Dr. K. Ažukaitis Explained How Important the Elasticity of Blood Vessels in Children Is and Why It Is Difficult to Measure It
Why do children’s blood vessels lose elasticity, and what are the difficulties in correctly measuring vascular stiffness in children? We interviewed Dr Karolis Ažukaitis, VU Faculty of Medicine Vice-Dean for Research and Innovation, a paediatric nephrologist, to find out more about this.
Cardiovascular damage: an area of interest for the paediatric nephrologist
As a paediatric nephrologist, Dr Ažukaitis pays particular attention to the quality of his research: “This is a narrow field and at the same time a very broad one. My main area of interest is early cardiovascular damage. My work in this field started when I started working on a study at the University of Heidelberg. It looked at children with chronic kidney disease and their early cardiovascular damage. Although these children, when young, do not have serious cardiovascular problems or serious diseases, the cardiovascular disease becomes the dominant cause of death when they reach the age of 30 to 40 years. It seems to me that the whole of paediatrics is now moving towards the fact that we are not only concerned with treating the disease, but also with ensuring that the patient lives as long and as healthy a life as possible. Or in other words, to avoid premature biological ageing and to prevent the processes that start in childhood and will lead to illnesses 20-30 years later.”
The study was carried out in Finland on children from childhood into adulthood. The results showed that elevated blood pressure in childhood has a direct correlation with cardiac abnormalities at the age of 40. “While childhood hypertension was once a rare event, mostly associated with comorbidities – in the kidney, and endocrinological – we now have an epidemic of obesity and hypertension not only in the adult population but also in children. So, my research has turned to cardiovascular damage in early childhood, both in children with arterial hypertension and in children with chronic kidney disease”, he said.
The researcher noted that he does not have the luxury of following his patients until they reach age 40, but he is interested in understanding as much as possible about the patient in childhood: “You can observe the child to see how effective the treatment is if there are small structural changes in the heart – if the ventricle is thickening, if the geometry of the heart is changing, or if there are subtle disturbances in the relaxation of the heart that you can measure. It is also possible to assess the health of the blood vessels, and this has become my major interest. In particular, I can assess whether a child’s atherosclerosis is progressing faster than it should according to normal physiological development, by assessing whether the blood vessels are stiffer than they should be for their age”.
How is arterial stiffness measured?
The question, “How to measure arterial stiffness in children?” is almost a fundamental problem, because it is quite difficult to achieve. According to Dr Ažukaitis, he relies on methods that are used in the adult population, but the changes that occur in children’s arteries are particularly subtle. “This means that if I want to measure them, I have to pay attention to whether I am really getting a number that indicates the stiffness of the arteries, and what is the tolerance of that measuring device. If the error rate in the data is high, then I will no longer be able to detect a subtle change that differs from their peers.”
There are many methodological problems with these studies. First of all, there are many devices available to measure arterial stiffness, but not all of them are suitable for children. “A few years ago, we did a review of these devices, and their validity in the paediatric population, and we saw how differently people use them – how differently they interpret the data.
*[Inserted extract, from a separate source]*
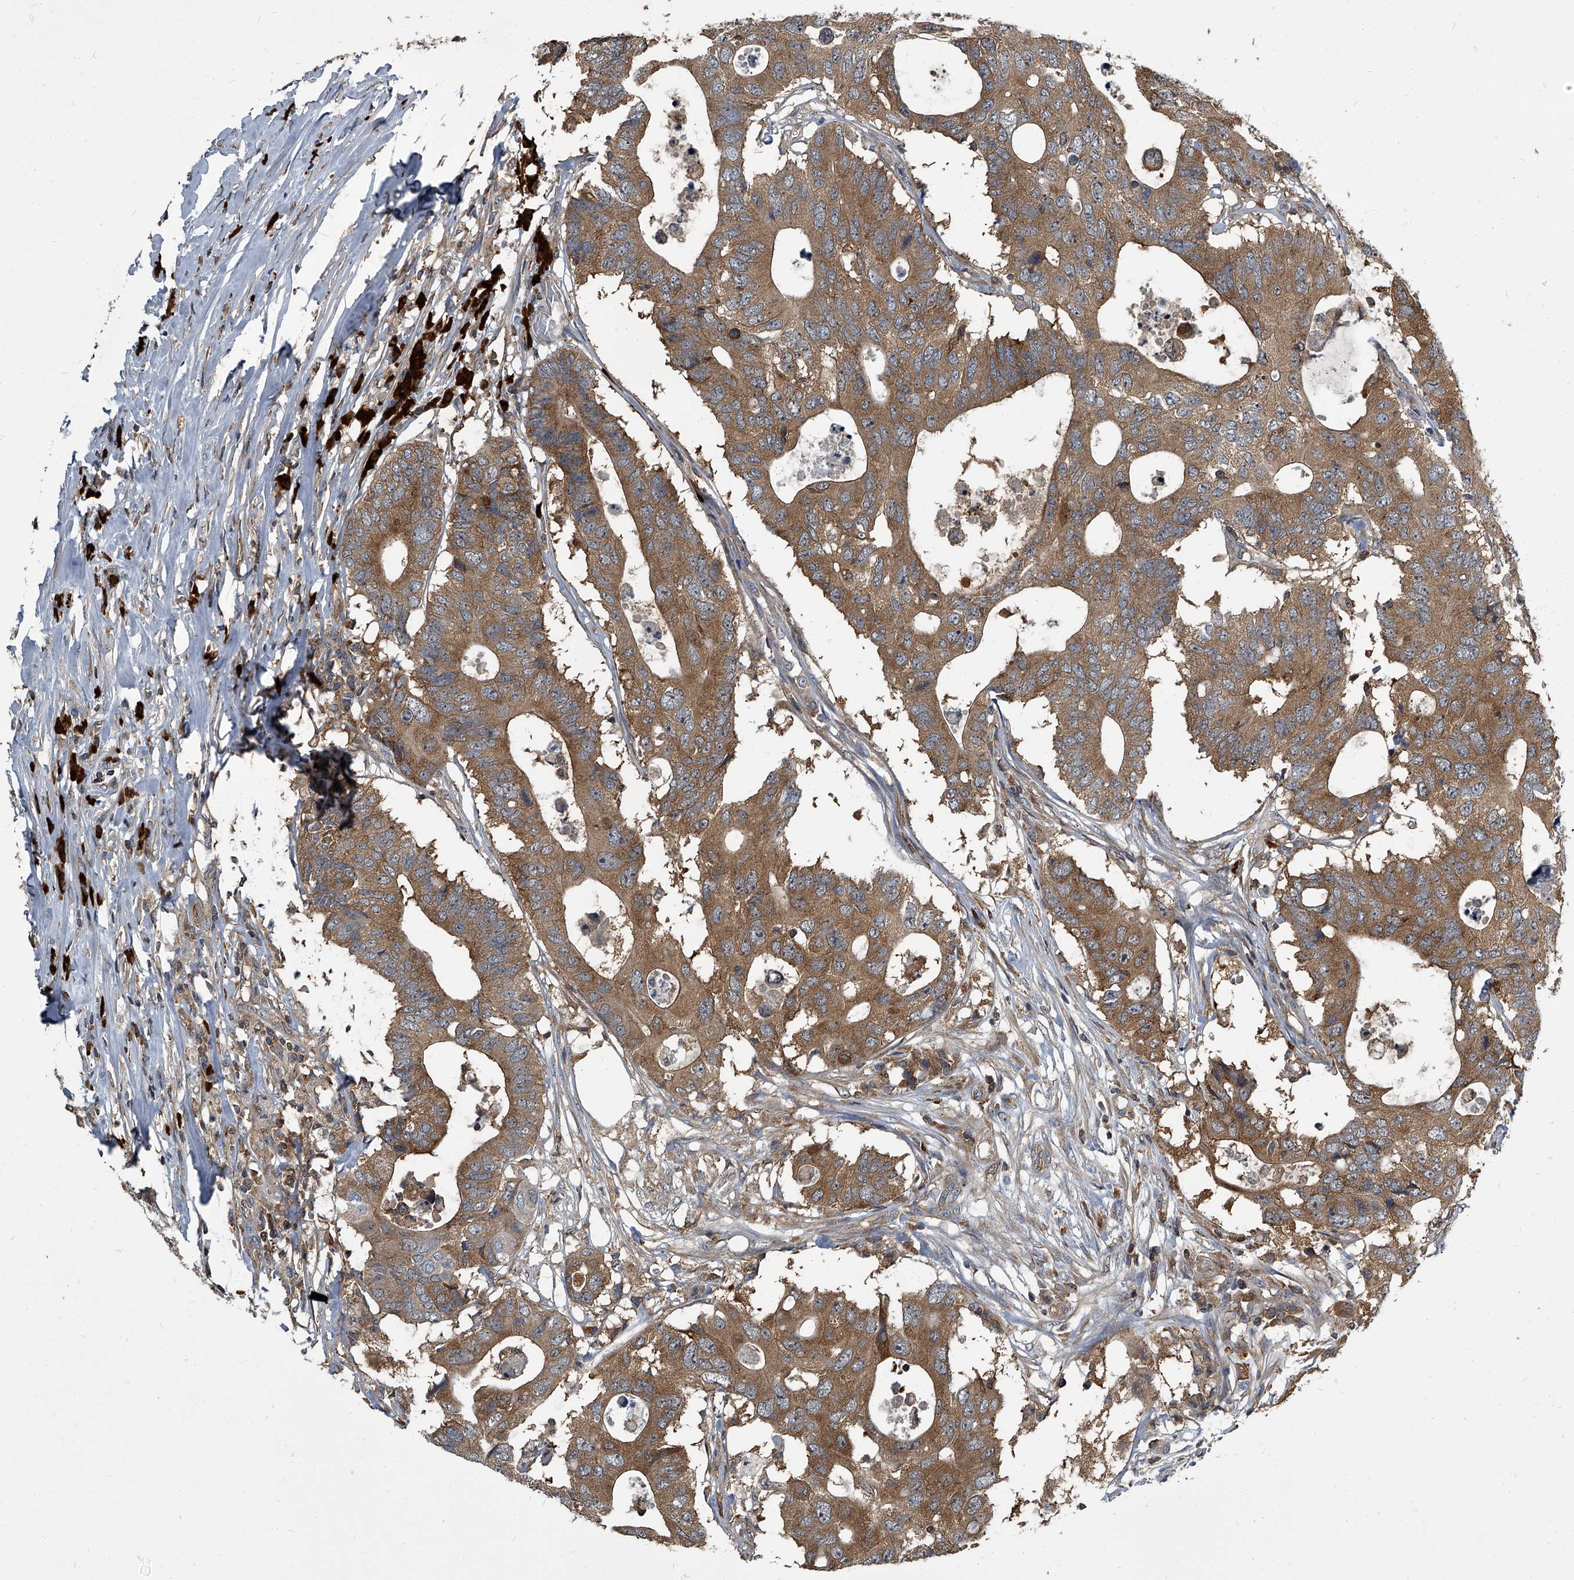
{"staining": {"intensity": "moderate", "quantity": ">75%", "location": "cytoplasmic/membranous"}, "tissue": "colorectal cancer", "cell_type": "Tumor cells", "image_type": "cancer", "snomed": [{"axis": "morphology", "description": "Adenocarcinoma, NOS"}, {"axis": "topography", "description": "Colon"}], "caption": "This is a micrograph of immunohistochemistry (IHC) staining of adenocarcinoma (colorectal), which shows moderate positivity in the cytoplasmic/membranous of tumor cells.", "gene": "CDV3", "patient": {"sex": "male", "age": 71}}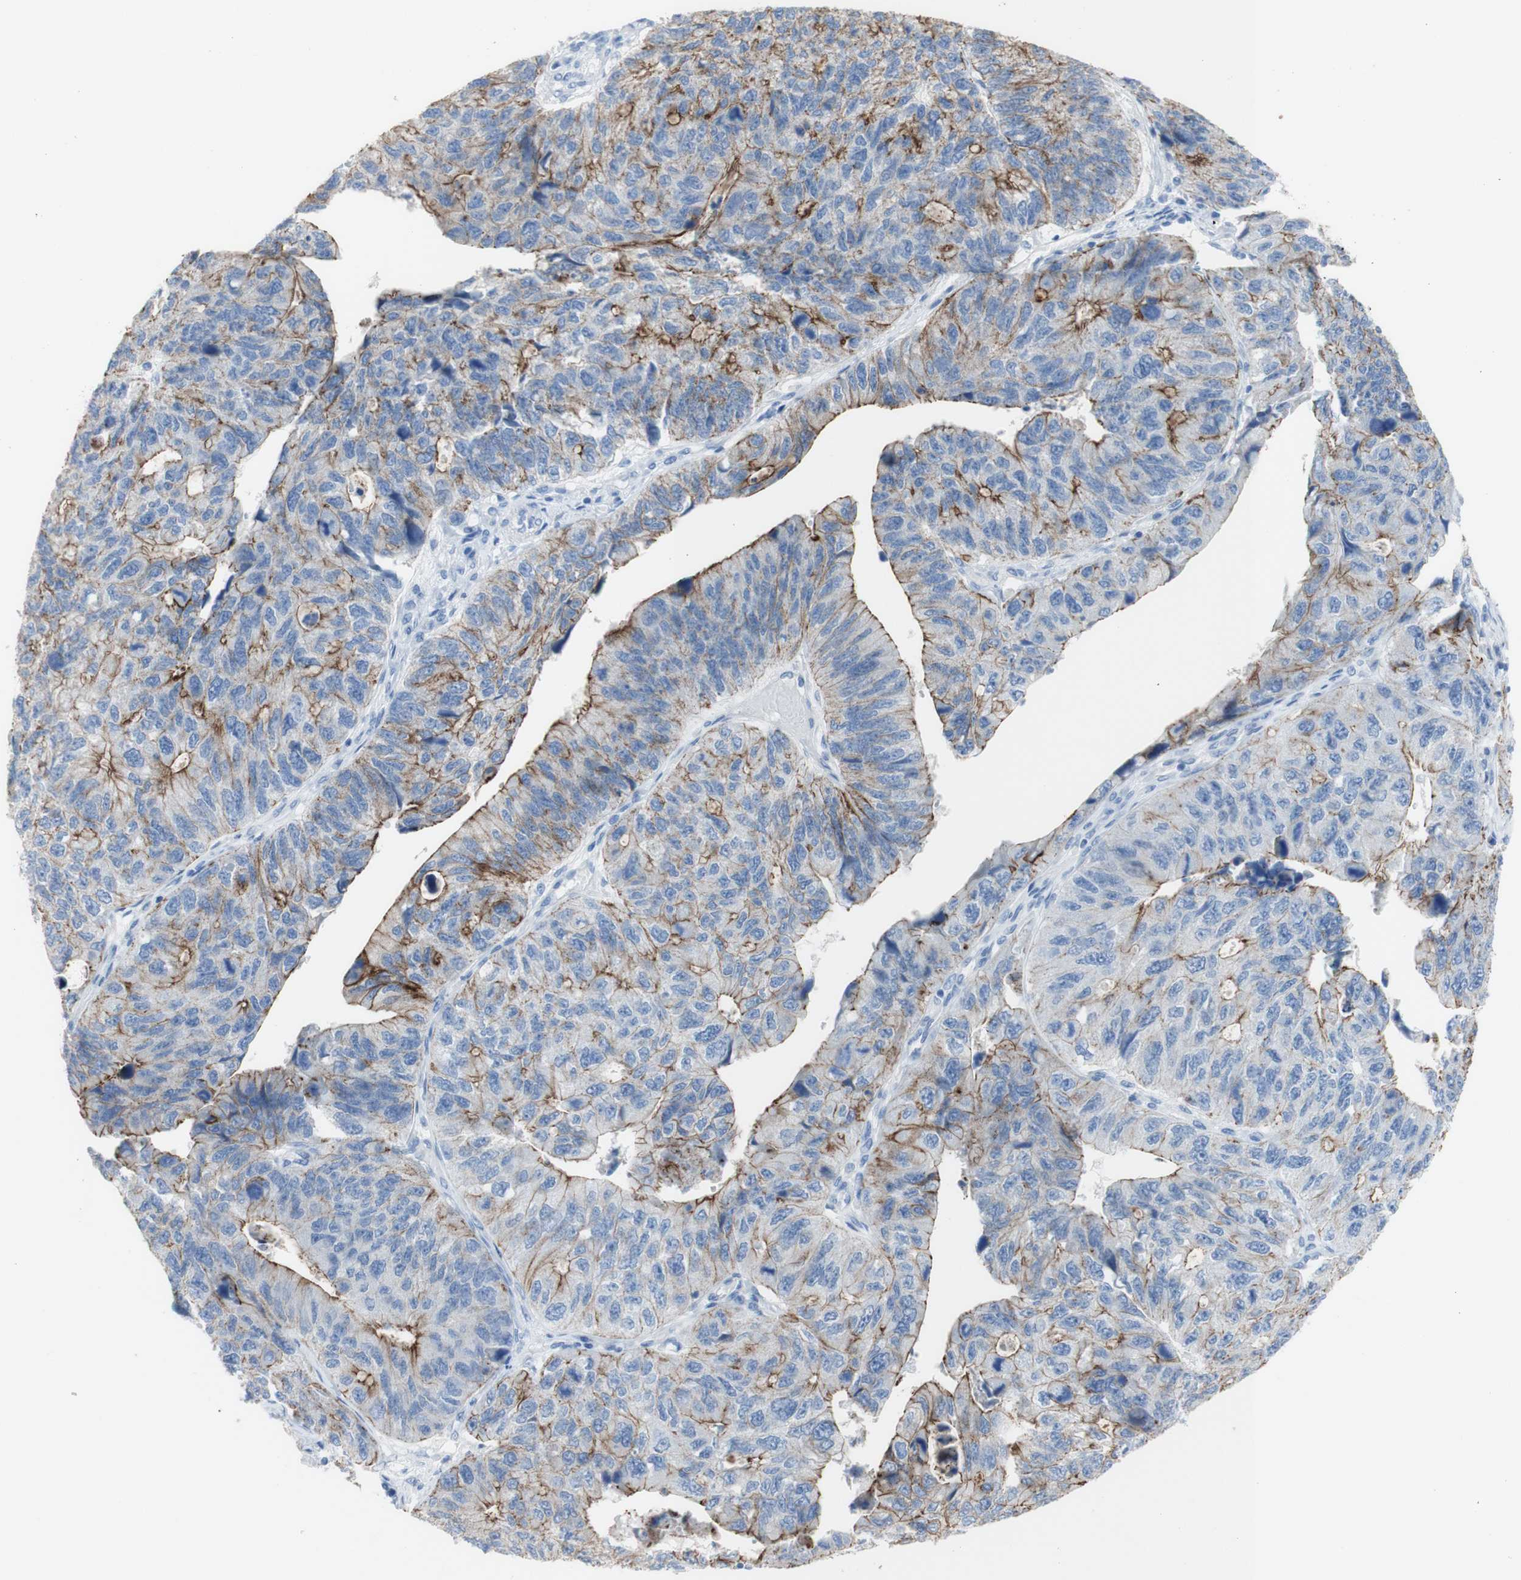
{"staining": {"intensity": "moderate", "quantity": ">75%", "location": "cytoplasmic/membranous"}, "tissue": "stomach cancer", "cell_type": "Tumor cells", "image_type": "cancer", "snomed": [{"axis": "morphology", "description": "Adenocarcinoma, NOS"}, {"axis": "topography", "description": "Stomach"}], "caption": "Immunohistochemical staining of human adenocarcinoma (stomach) reveals moderate cytoplasmic/membranous protein positivity in about >75% of tumor cells. (Stains: DAB in brown, nuclei in blue, Microscopy: brightfield microscopy at high magnification).", "gene": "DSC2", "patient": {"sex": "male", "age": 59}}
These reasons may be responsible for the fact that many of the methods used in the research misjudge arterial stiffness and sometimes the results do not reflect it accurately at all,” he noted.
According to the researcher, his study with colleagues from the European Childhood Hypertension Network (HyperChildNET) found that arterial stiffness in children depends almost entirely on blood pressure. This prompted the question of whether their measurements of arterial stiffness were indirectly measuring blood pressure. “This is a very difficult question to answer. We know what tests would need to be done to answer it, but they would be unethical, with too much risk of intervention. So, at the moment, we are still measuring pulse wave velocity – how fast the pulse wave travels through the large blood vessels. This can be measured very simply by using a special device to record when the pulse occurs in the neck and when it occurs, for example, in the leg. The distance between the two is then measured, which roughly reflects the course of the aorta, and the faster the pulse travels from the neck to the leg, the stiffer the aorta is.”
In concluding the interview, Dr Ažukaitis pointed out that as children grow up, their height changes every year. It is therefore important to compare the data with the normal values for children of the same age, height and gender. Another challenge is that each machine that measures arterial stiffness, measures a slightly different amount, so each machine needs the same data. Moreover, there can be large errors. “Imagine the number of risks in this process if, instead of measuring arterial stiffness, I were to measure something we sometimes call ‘milk fat’. We do these tests on children where body changes are extremely subtle, the child is growing up, everything is changing all the time, so minimal mistakes, especially if they are made at the first, second, or third stage of the test, will lead to your test results being completely meaningless. With poor quality baseline data, we will never get a reliable result.”